An MBO is a transaction where a company’s management team purchases the assets and operations of the business they manage. The MBO became a popular option in the 1980’s in the United States and the trend quickly spread across the globe.
An MBO can be beneficial to everyone involved but more importantly for its manger, it provides an opportunity to do the same work while obtaining equity and building significant net worth.
The best candidate for an MBO is a company that has reached a profit ceiling because either the current owners have become complacent or they are simply stuck in their ways and are ultimately preventing an eager manager from pursuing new revenue opportunities. If these opportunities can be unlocked with an investment in organic growth or through acquisition, then the business is likely a strong candidate for an MBO.
As a manager there are a few important things to remember when embarking down the MBO path:
1. Pick an advisor you can trust
- Take your time when choosing an advisor, they should be able layout the risks, outline the MBO process and connect you with the right financial institutions to help you get your deal done. Most importantly, you should trust them.
2. Do not get caught up in the excitement of the deal
- If you lose focus on the business, you may effect revenue and/or profits and scare off lenders and/or investors. Keep your hands on the wheel.
3. Be honest about potential issues
- If you feel there is an issue within the company that may effect your ability to reach targeted growth numbers, make it known so you are not setting yourself up for failure just to get the deal done.

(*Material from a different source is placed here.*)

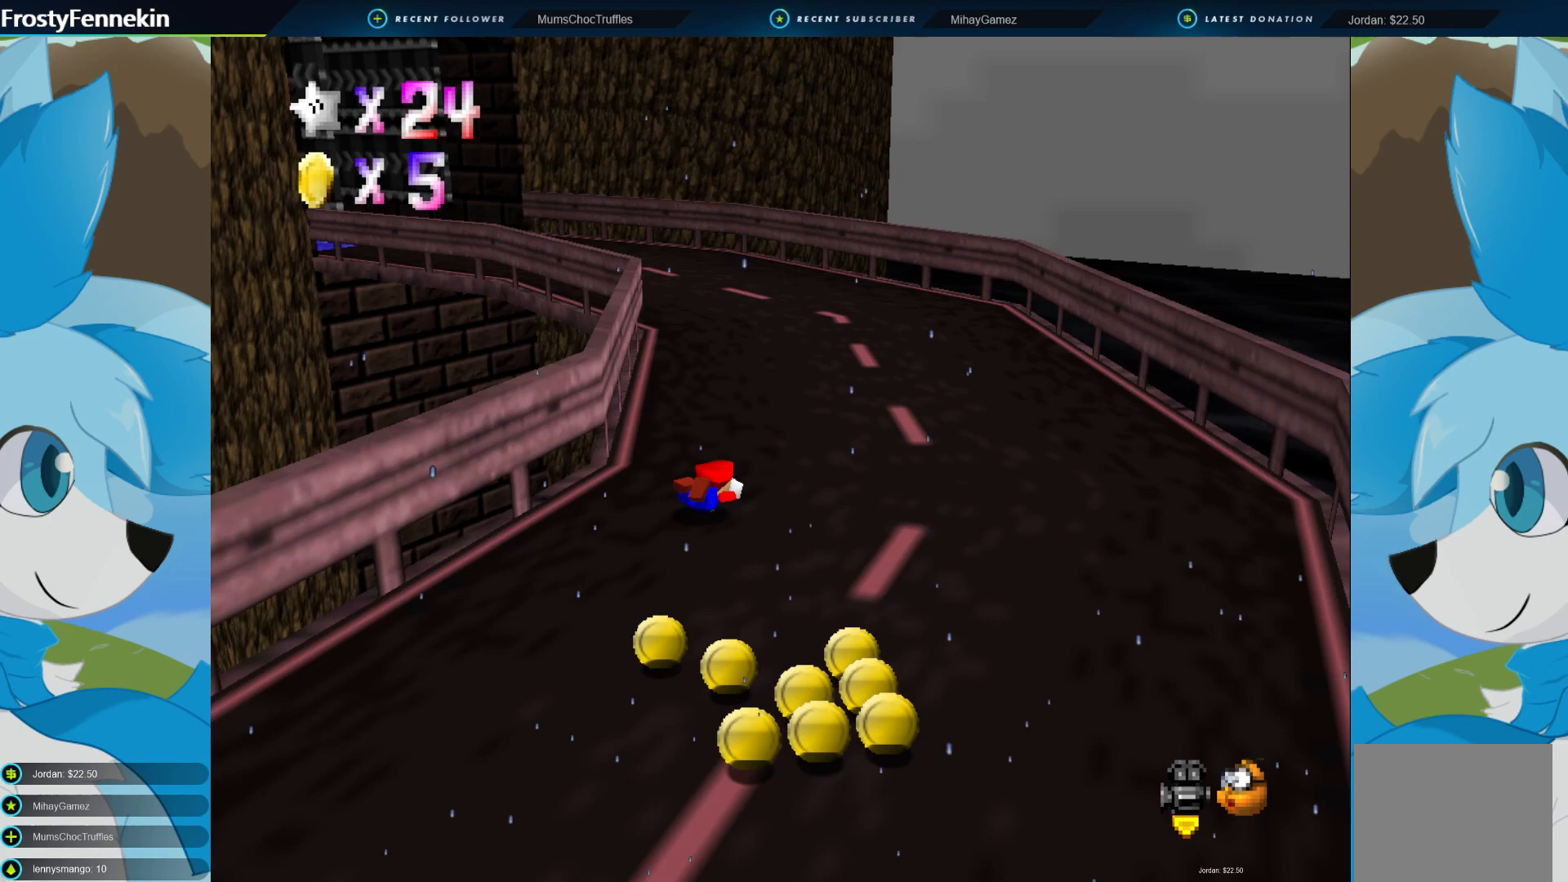
{"buttons": [], "left_stick": "up-right", "right_stick": "center", "events": [[100, "CROSS", "down"], [233, "CROSS", "up"]]}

4. Understand your financial partners and options
- A bank has different rules than a private equity investor, discuss your options with your advisor. Don’t get greedy, one option may seem the cheapest in the short term but you are in this game for the long term and need financing that will help you get thru the inevitable ups and downs.
Finally, after a successful MBO you are now both an employee and a shareholder and now walk a fine line. No company can operate without strong leadership and although leading the business is your main role, you still have a boss. You need to be accountable to yourself and your partners and add as much value as you possibly can for yourself and your shareholders. Ultimately, your board will have the final say but now you have the opportunity to directly benefit when your business does well.